## Working data
== Segment start ==

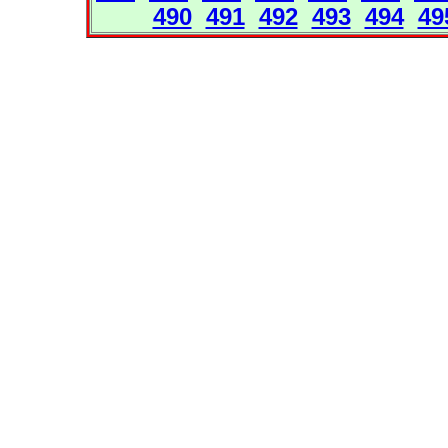
490
491
492
493
494
49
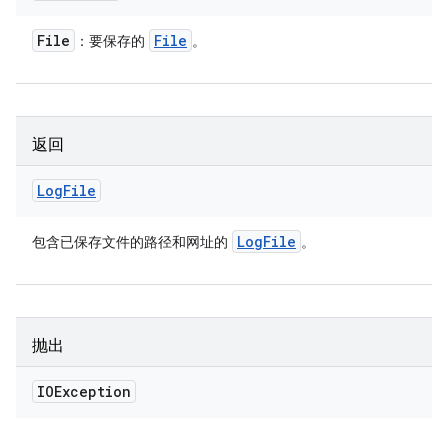
File
File
：要保存的
。
返回
Log
File
Log
File
包含已保存文件的路径和网址的
。
抛出
IOException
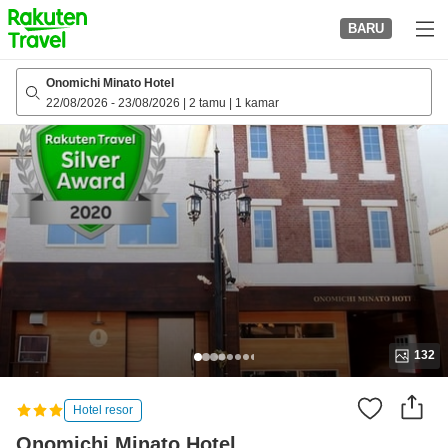
to
BARU
top
page
Onomichi Minato Hotel
22/08/2026
-
23/08/2026
|
2 tamu
|
1 kamar
132
Hotel resor
Onomichi Minato Hotel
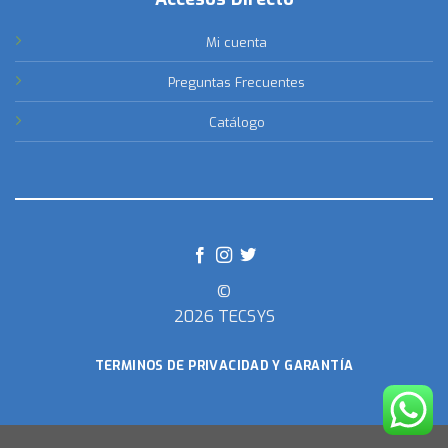
Mi cuenta
Preguntas Frecuentes
Catálogo
©
2026 TECSYS
TERMINOS DE PRIVACIDAD Y GARANTÍA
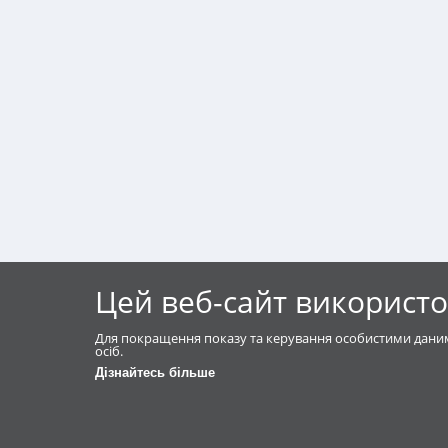
Цей веб-сайт використо
Для покращення показу та керування особистими даним
осіб.
Дізнайтесь більше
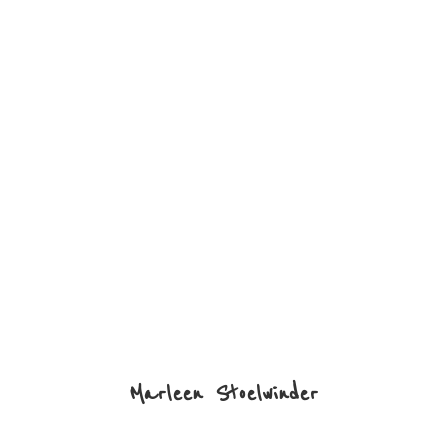
Marleen Stoelwinder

== Segment end ==

## Work task
Set down all of the lines above word for word, and leave out the pictures.

## Task response
490
491
492
493
494
49
File
File
：要保存的
。
返回
Log
File
Log
File
包含已保存文件的路径和网址的
。
抛出
IOException
to
BARU
top
page
Onomichi Minato Hotel
22/08/2026
-
23/08/2026
|
2 tamu
|
1 kamar
132
Hotel resor
Onomichi Minato Hotel
Mi cuenta
Preguntas Frecuentes
Catálogo
©
2026 TECSYS
TERMINOS DE PRIVACIDAD Y GARANTÍA
Цей веб-сайт використо
Для покращення показу та керування особистими даним
осіб.
Дізнайтесь більше
Marleen Stoelwinder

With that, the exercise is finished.